2. The issues associated with an aging society. For example, the Mannheim-led SHARE study is in the field for a second round in Ireland and will be completed in 2010 by researchers at Geary.
3. Psychological Consequences of Recession. The implications of the literature on well-being economics for public policy is a regular feature of discussion on this blog and an area where there are a number of potential policy applications.
4. The Economics of Early Childhood Intervention. See, for example, a recent paper by colleagues on this topic. Professor James Smith's Ulysses lecture captures inspiringly the vast economic consequences of protecting childhood physical and mental health. It is hard to watch this lecture carefully without feeling ground shifting underneath one's feet even if the core message may seem well-known to anyone with common sense.

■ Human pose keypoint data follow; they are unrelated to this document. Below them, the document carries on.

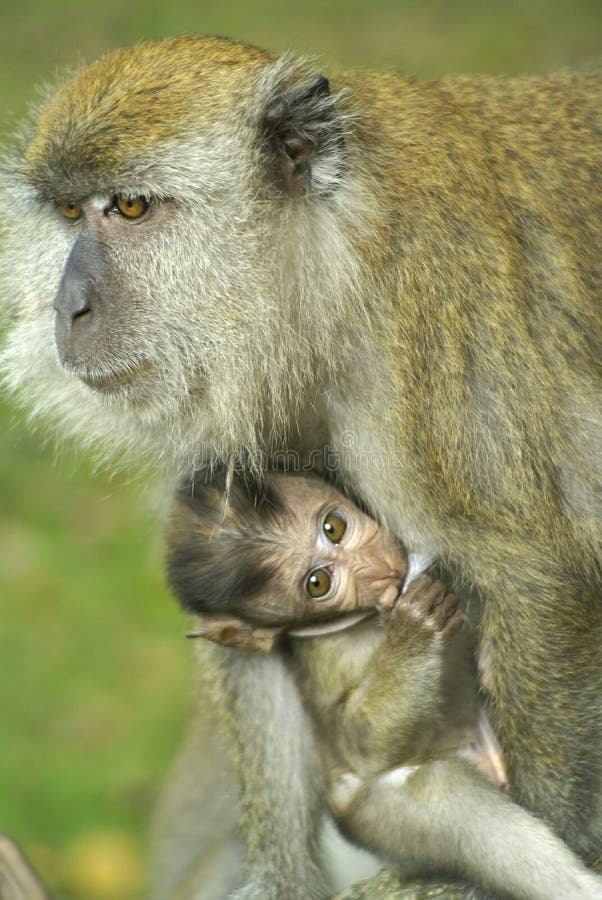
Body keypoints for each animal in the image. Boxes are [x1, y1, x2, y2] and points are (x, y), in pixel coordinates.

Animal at [166, 472, 600, 900]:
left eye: (333, 527)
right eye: (317, 583)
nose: (374, 566)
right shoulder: (330, 656)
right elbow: (361, 742)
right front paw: (414, 631)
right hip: (381, 819)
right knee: (444, 794)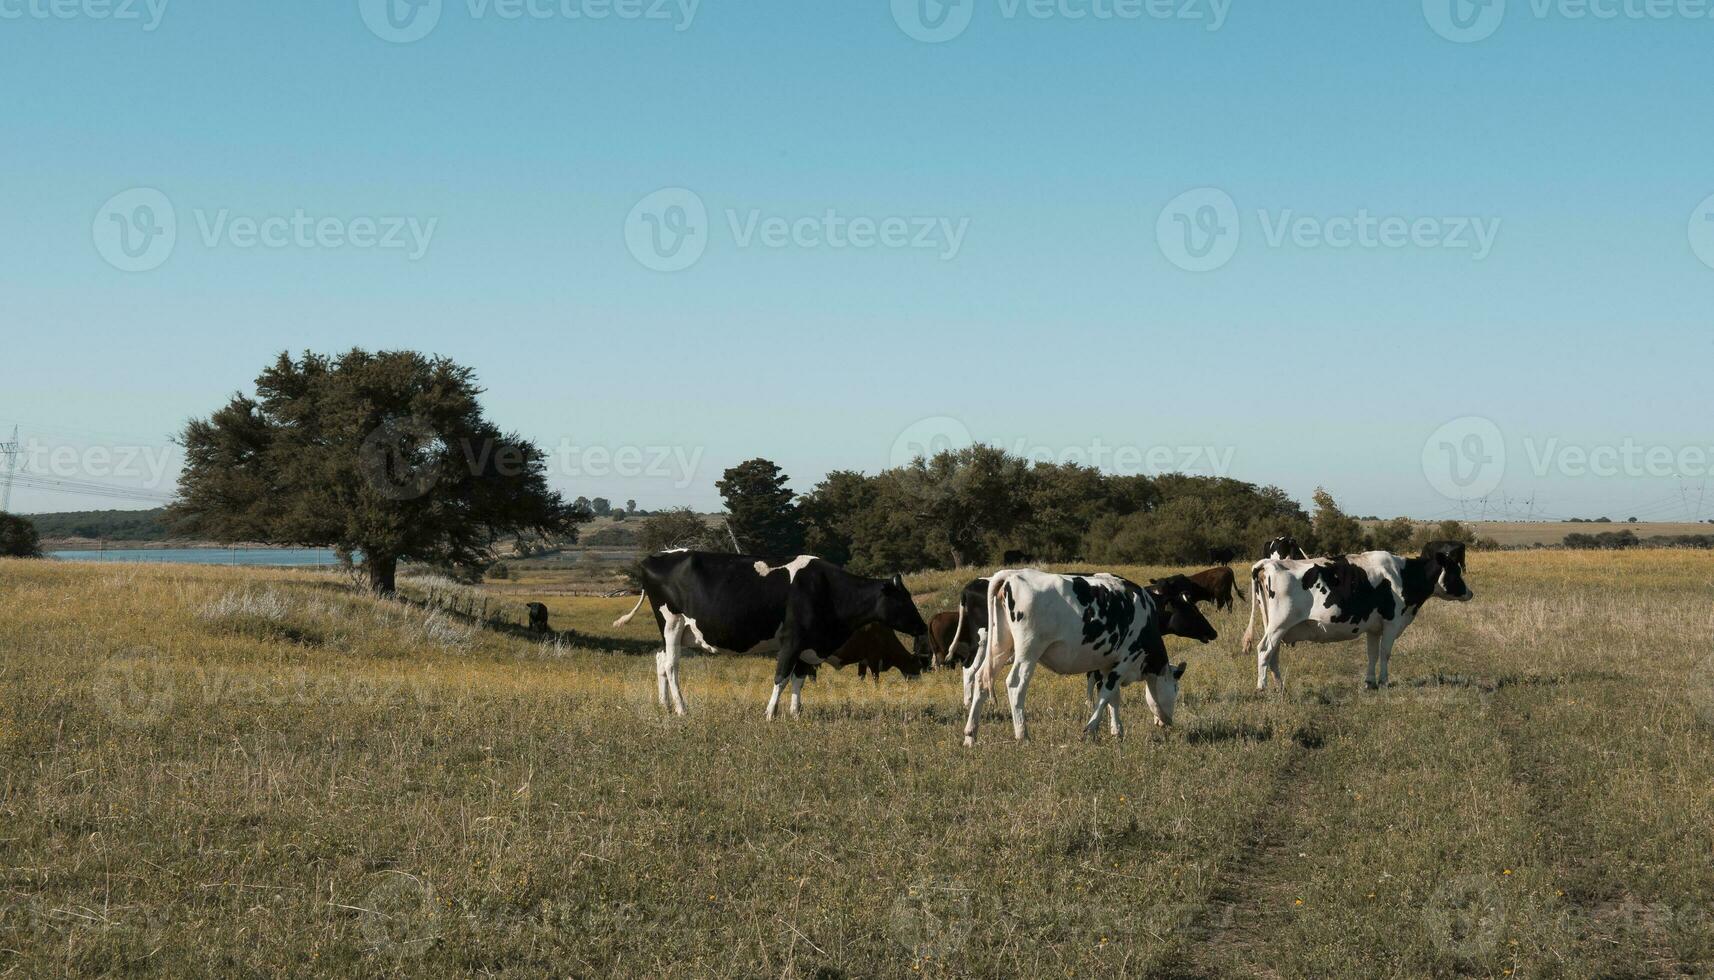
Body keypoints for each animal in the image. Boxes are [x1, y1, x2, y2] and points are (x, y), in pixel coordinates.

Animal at [613, 551, 932, 719]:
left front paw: (795, 713)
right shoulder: (792, 641)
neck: (827, 590)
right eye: (904, 600)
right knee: (671, 665)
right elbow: (781, 677)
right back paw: (681, 708)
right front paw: (770, 713)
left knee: (659, 660)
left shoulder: (807, 645)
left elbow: (799, 679)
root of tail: (655, 557)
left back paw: (665, 704)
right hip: (672, 623)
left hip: (673, 633)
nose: (922, 626)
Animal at [966, 565, 1220, 743]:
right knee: (1015, 685)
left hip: (1000, 647)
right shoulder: (1123, 661)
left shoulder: (1108, 664)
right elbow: (1106, 695)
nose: (1167, 721)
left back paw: (971, 734)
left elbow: (1114, 698)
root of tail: (1011, 575)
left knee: (980, 679)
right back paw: (1022, 734)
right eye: (1176, 689)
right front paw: (1090, 730)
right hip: (1028, 652)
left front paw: (1117, 731)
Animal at [1247, 541, 1474, 692]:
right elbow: (1385, 653)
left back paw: (1280, 686)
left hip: (1275, 626)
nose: (1470, 593)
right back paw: (1262, 687)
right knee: (1264, 650)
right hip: (1279, 625)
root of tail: (1269, 564)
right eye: (1455, 572)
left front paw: (1369, 682)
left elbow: (1372, 653)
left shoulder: (1373, 627)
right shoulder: (1392, 623)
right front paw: (1384, 682)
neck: (1403, 575)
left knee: (1273, 654)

5. Trust. The inspiring work of Ernst Fehr and others on the nature and function of trust should be given high consideration in 2010 as the nations of the world try to rebuild financial and social institutions that have been run ragged over the last few years.
6. The importance of measurement for policy. We have been absorbed here in discussions around issues such as comparability of survey questions across countries, the use of bio-markers in economic data-sets, accurate measures of preferences and so on. Once again, the relevance of this for policy is a question worth exploring.
7. The determinants and consequences of health inequalities. Awareness of the economic and social contexts of health inequalities has picked up markedly in recent years yet much of the debate rests on a very simplified causal model of the effect of income on health. Research areas such as reducing inequalities in chronic illness management will get a lot of attention here throughout the year.
8. Youth unemployment. In October, David Blanchflower gave us a chilling snapshot of what lies ahead without concerted effort on this core issue. This should be one of the main areas of study and debate in 2010.
9. The importance of causal inference for policy design and evaluation. This is a very large area to condense into a sentence but one major thrust in modern economics is an increased emphasis on development of policies that have in-built designs to subject them to causal tests of effectiveness.
10. The communication of risk in areas such as emerging technologies, food scares and so on. The FoodrisC programme, coordinated by Professor Patrick Wall will begin in February 2010. This five year FP7 programme will bring together leading academic and policy groups from across Europe to explore key issues in risk perception and risk communication, particularly in food contexts. We are participating in this network here and have been working on a major Irish study for the last three years. The food literature is clearly established in policy, but the experience of our banking crisis suggests a gaping hole in the ability of policy-makers to explain financial risks to citizens.